Wall's team collaborated on the latest study with researchers in Dhaka, Bangladesh. They collected 159 short videos of Bangladeshi children who were filmed by their parents using mobile phones. Even in many low-resource settings, mobile phones are ubiquitous; in Bangladesh, 95 percent of the population have phone subscriptions.

The videos had to meet the same criteria Wall's team used for their earlier studies in American kids: The videos showed the child's face and hands, showed social interaction or attempts at interaction, and showed interaction between the child and a toy or other object. About a third of the children in the videos had been previously diagnosed with autism, one third had other forms of speech or developmental delay, and the remaining third were typically developing.

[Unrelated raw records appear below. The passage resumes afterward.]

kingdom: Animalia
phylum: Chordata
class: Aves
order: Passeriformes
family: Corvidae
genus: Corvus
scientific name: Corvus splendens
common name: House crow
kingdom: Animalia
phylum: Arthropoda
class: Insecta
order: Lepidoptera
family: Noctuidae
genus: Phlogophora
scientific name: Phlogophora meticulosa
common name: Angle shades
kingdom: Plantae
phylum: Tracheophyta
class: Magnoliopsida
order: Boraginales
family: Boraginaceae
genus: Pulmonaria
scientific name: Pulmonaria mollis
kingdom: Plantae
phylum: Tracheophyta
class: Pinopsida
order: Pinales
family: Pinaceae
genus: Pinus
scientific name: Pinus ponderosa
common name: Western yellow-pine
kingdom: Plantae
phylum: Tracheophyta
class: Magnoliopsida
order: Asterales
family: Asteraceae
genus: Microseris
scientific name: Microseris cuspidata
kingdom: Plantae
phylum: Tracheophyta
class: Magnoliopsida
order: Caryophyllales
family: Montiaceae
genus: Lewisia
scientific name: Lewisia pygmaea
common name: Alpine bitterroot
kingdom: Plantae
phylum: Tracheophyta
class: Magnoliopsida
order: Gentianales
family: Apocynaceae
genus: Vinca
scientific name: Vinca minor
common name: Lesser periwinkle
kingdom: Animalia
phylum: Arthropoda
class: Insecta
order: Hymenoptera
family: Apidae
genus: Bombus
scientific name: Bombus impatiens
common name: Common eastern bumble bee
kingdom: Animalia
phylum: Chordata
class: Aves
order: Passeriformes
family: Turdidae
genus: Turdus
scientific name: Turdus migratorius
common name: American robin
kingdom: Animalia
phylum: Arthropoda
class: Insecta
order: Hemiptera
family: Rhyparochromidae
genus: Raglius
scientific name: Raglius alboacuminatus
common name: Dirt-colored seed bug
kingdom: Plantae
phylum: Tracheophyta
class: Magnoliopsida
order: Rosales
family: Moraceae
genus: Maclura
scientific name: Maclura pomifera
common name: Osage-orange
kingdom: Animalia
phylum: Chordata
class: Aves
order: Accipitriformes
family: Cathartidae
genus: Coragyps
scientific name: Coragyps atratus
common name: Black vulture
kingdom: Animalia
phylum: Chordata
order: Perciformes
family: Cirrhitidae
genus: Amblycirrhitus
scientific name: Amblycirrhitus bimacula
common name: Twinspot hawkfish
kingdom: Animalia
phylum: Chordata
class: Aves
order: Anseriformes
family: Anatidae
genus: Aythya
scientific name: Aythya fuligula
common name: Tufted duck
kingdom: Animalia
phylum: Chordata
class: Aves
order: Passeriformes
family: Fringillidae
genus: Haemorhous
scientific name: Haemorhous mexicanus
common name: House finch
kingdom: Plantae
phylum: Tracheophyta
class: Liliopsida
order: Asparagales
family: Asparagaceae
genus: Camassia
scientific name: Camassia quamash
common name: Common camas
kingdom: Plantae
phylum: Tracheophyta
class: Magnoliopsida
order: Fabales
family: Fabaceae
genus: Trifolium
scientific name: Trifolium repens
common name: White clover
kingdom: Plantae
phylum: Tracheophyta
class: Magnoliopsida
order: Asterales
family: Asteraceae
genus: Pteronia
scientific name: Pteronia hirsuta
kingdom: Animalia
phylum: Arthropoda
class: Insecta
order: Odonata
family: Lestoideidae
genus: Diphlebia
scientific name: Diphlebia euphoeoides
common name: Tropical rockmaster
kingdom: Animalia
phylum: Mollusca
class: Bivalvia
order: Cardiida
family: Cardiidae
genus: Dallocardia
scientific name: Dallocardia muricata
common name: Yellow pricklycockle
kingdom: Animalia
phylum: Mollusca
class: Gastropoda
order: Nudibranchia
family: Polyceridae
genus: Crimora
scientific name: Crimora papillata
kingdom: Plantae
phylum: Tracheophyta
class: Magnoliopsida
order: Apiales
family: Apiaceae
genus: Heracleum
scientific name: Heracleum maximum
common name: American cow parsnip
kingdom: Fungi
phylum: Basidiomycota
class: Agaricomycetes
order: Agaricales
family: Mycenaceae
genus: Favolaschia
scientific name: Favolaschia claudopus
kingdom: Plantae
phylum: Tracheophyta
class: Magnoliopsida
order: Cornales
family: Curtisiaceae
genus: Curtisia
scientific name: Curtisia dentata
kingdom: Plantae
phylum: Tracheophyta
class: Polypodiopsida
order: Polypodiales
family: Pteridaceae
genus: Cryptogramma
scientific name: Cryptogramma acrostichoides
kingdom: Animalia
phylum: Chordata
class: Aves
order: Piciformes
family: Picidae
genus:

Trained raters watched the videos and scored several aspects of the children's behavior. The team fed these raw scores into machine-learning algorithms they developed. The goal was to produce algorithms that weight the raw scores to predict which children have developmental delays, and distinguish those children from kids with autism.

The team's algorithm identified children with some form of developmental delay with 76 percent accuracy and 76 percent sensitivity, and distinguished autism from other developmental delays with 85 percent accuracy and 76 percent sensitivity. (Accuracy is a composite measure of the test's ability to correctly identify those with or without a diagnosis; sensitivity is the ability to correctly identify those with a diagnosis.)

One important caveat was that the raters -- the people watching the videos -- did not speak the same languages as the Bangladeshi children in the videos. Not surprisingly, compared with the team's prior studies in American children, the algorithms that predicted which Bangladeshi children had developmental delays were less skewed toward verbal interaction and more toward other behaviors, such as whether the kids made eye contact.

The team has several ideas for how to refine the approach, including training video raters who share the cultural and linguistic backgrounds of the children in Bangladesh. The training required for the raters is brief, and the potential impact is large. The authors write:

"This strategy could provide important resources for developmental health in developing countries with few clinical resources for diagnosis, helping children get access to care at an early age."